The pledge was first proposed by Ayotte on Thursday. It called for both campaigns to “work together” to discourage third-party spending on radio, television and digital advertising. In a letter to Ayotte on Friday morning, Hassan raised the stakes by proposing the two campaigns also agree to spend no more than $15 million each.
Ayotte refused, and in a statement said the governor’s counterproposal was her attempt to “kill” the pledge without outright rejecting it. “This move is politician speak for ‘I do not want to sign the People’s Pledge,’” Ayotte said.
Three outside groups have already dropped $2.6 million on the Ayotte-Hassan contest, including almost $1.9 million in TV and digital ads that would be off-limits under the pledge.
Last summer, before Hassan officially entered the race, the Senate Majority PAC funded $600,000 in TV ads attacking Ayotte. But most of the ad spending - more than $1.3 million – benefits the incumbent, which Hassan’s campaign manager, Marc Goldberg, was quick to criticize.
“[While] Senator Ayotte feigns interest in reining in outside spending, her dark money allies announced tens of thousands of dollars in additional spending on her behalf,” he said in a statement.
So-called dark money is spending by groups that don't disclose their donors. It's been growing in recent elections, and dark-money groups like Americans for Prosperity are expected to play a role in this year's Senate elections.
This is the second time in as many elections that a pledge has failed in a New Hampshire Senate race.
Sen. Jeanne Shaheen called for one in her 2014 re-election campaign against former Massachusetts Sen. Scott Brown. Brown rejected the idea, and outside groups – including several that are already invested in Hassan-Ayotte – went on to spend close to $30 million. Add in the $25.6 million spent by the two campaigns, and it was the most expensive election in New Hampshire history.

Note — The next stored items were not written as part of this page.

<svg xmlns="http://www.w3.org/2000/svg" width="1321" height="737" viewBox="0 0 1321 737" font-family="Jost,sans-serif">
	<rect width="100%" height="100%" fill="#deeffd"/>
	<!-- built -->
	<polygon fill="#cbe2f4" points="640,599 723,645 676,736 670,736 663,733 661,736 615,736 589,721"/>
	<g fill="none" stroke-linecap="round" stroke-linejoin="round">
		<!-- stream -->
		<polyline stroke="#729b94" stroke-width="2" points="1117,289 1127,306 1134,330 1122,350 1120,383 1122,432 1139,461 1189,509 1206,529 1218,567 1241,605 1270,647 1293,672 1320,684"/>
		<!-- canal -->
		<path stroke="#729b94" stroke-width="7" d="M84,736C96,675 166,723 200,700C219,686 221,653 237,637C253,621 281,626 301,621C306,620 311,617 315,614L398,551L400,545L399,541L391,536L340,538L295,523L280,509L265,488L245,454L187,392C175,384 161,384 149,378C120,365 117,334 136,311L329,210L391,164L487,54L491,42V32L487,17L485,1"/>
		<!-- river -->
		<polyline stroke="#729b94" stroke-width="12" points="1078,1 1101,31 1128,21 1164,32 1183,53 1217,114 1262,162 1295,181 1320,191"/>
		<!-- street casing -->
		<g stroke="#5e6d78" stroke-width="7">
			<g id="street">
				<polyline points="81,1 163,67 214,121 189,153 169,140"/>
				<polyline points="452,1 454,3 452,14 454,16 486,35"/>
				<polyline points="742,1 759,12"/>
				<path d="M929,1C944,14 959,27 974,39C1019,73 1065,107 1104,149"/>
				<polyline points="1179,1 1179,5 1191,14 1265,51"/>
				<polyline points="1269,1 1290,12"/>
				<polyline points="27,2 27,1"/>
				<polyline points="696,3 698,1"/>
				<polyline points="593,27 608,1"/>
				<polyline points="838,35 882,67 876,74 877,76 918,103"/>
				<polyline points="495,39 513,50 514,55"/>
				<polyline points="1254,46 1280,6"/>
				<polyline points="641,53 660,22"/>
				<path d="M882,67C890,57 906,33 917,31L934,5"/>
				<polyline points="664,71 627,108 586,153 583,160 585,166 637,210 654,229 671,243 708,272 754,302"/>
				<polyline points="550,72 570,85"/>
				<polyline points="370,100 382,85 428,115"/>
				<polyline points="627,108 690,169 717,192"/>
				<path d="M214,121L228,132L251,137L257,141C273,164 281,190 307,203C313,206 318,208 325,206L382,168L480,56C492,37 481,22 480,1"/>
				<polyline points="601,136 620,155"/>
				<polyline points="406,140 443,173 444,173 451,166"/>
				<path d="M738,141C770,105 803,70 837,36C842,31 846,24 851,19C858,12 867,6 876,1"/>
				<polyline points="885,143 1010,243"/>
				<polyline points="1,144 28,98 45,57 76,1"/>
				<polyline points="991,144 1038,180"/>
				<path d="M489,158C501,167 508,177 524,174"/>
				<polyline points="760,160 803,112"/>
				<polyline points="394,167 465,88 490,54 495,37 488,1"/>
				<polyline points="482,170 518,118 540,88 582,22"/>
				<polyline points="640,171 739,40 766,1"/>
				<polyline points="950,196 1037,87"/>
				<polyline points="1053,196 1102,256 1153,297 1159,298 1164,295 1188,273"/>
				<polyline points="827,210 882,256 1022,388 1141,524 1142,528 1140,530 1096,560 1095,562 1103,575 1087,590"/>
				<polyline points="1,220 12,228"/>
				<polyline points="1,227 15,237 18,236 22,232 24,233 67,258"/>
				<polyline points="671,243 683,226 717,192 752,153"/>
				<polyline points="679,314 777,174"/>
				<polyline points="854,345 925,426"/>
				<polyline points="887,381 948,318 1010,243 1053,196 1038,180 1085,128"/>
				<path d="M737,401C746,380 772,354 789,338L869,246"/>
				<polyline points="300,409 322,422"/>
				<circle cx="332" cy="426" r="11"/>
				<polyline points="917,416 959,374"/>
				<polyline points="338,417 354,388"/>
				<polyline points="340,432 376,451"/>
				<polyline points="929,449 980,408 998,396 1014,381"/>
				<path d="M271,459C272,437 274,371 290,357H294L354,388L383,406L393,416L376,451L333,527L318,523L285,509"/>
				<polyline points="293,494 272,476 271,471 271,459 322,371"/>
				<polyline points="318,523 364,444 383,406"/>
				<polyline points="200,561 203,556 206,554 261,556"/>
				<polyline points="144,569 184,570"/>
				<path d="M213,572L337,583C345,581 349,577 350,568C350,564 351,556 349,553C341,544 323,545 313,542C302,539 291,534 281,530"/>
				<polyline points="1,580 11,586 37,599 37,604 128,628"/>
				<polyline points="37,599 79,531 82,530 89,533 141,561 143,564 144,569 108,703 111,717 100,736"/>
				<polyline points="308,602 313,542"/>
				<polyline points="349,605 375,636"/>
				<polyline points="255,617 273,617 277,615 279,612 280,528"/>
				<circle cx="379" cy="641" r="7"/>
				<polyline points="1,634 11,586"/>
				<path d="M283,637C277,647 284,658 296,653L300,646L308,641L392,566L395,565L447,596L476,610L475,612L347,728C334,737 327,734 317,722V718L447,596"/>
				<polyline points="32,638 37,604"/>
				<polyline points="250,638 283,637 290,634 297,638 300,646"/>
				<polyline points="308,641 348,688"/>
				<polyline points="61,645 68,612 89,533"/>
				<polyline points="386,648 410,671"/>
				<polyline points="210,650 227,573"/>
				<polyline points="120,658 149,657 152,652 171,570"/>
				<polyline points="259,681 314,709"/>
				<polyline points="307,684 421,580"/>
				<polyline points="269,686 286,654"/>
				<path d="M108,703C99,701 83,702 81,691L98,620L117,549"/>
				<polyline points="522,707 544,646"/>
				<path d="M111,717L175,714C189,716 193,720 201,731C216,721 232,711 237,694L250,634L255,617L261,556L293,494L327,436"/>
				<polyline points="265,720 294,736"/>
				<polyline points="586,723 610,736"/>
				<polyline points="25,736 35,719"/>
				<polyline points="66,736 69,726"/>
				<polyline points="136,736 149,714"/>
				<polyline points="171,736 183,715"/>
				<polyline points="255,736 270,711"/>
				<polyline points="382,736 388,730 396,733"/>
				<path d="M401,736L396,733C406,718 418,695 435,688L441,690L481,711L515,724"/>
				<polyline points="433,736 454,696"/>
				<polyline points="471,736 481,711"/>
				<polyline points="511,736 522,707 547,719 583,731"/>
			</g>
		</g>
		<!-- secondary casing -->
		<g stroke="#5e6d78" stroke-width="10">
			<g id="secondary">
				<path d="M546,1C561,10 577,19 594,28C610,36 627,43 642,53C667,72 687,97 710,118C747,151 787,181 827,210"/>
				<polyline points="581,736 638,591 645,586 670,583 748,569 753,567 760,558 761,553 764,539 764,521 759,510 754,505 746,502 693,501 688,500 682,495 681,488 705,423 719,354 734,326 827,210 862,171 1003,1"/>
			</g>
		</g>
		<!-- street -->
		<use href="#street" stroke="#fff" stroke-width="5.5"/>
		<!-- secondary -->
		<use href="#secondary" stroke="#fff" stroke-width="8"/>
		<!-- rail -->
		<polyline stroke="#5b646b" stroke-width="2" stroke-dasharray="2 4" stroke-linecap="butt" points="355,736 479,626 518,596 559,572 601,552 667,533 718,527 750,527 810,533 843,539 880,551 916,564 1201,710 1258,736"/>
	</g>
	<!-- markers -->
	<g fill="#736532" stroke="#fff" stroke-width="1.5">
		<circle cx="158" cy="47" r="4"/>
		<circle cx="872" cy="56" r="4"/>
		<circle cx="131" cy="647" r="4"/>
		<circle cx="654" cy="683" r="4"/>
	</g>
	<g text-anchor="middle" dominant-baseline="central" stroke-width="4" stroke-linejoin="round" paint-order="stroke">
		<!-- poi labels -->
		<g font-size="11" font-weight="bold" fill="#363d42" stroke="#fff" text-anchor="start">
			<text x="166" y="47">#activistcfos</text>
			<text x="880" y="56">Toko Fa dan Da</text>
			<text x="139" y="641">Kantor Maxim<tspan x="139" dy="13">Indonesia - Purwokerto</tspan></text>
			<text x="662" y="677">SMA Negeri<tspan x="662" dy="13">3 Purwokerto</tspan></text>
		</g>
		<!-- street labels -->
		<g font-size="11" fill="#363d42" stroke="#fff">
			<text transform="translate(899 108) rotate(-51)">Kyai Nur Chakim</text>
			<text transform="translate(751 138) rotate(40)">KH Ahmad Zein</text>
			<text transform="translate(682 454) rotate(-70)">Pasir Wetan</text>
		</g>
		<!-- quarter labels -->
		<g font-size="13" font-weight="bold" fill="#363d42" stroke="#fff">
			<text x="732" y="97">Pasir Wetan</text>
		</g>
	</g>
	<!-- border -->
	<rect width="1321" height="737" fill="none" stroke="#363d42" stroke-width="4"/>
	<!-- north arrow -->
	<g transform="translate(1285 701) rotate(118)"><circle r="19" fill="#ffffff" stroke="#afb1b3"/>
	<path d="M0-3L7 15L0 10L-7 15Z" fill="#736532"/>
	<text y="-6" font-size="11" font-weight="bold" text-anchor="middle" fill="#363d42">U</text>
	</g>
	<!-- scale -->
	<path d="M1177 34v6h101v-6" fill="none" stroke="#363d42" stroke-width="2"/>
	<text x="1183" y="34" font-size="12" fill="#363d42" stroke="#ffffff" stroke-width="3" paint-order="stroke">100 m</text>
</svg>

Pledges can effectively eliminate millions of dollars’ worth of television advertising, much of it negative.
When Brown and Elizabeth Warren agreed to a pledge in Massachusetts in 2012, outside spending accounted for just over $8 million in the race or about 9 percent of the total spent. By comparison, a heavily contested Senate race in Virginia that year attracted more than $52 million, or 62 percent of the total, from independent groups.
Pledges typically don’t prohibit outside spending on voter contact. That was the case in the Brown-Warren race. As the graph below shows, independent groups funded direct mail and other get-out-the-vote activities late in the campaign.
The Hassan-Ayotte race is expected to be consequential. Roll Call predicts it will be one of about a dozen contests that could determine which party controls the Senate in the next Congress.
Both candidates make compelling arguments in favor of limiting the influence of outside spending. But it’s also true that campaign-finance reform is more popular with voters this year than ever.
Democrat Bernie Sanders, who won this week’s New Hampshire primary by more than 20 points, has made overhauling federal campaign-finance rules a major plank in his presidential platform. Many Granite State voters who helped billionaire businessman Donald Trump win the Republican primary by 17 points said they liked the fact that he didn’t need wealthy donors.
And since last summer, numerous polls have found that Americans from both parties are angry about the role of money in politics. A recent survey by the Pew Research Center found that 76 percent say money has greater influence on politics than ever before.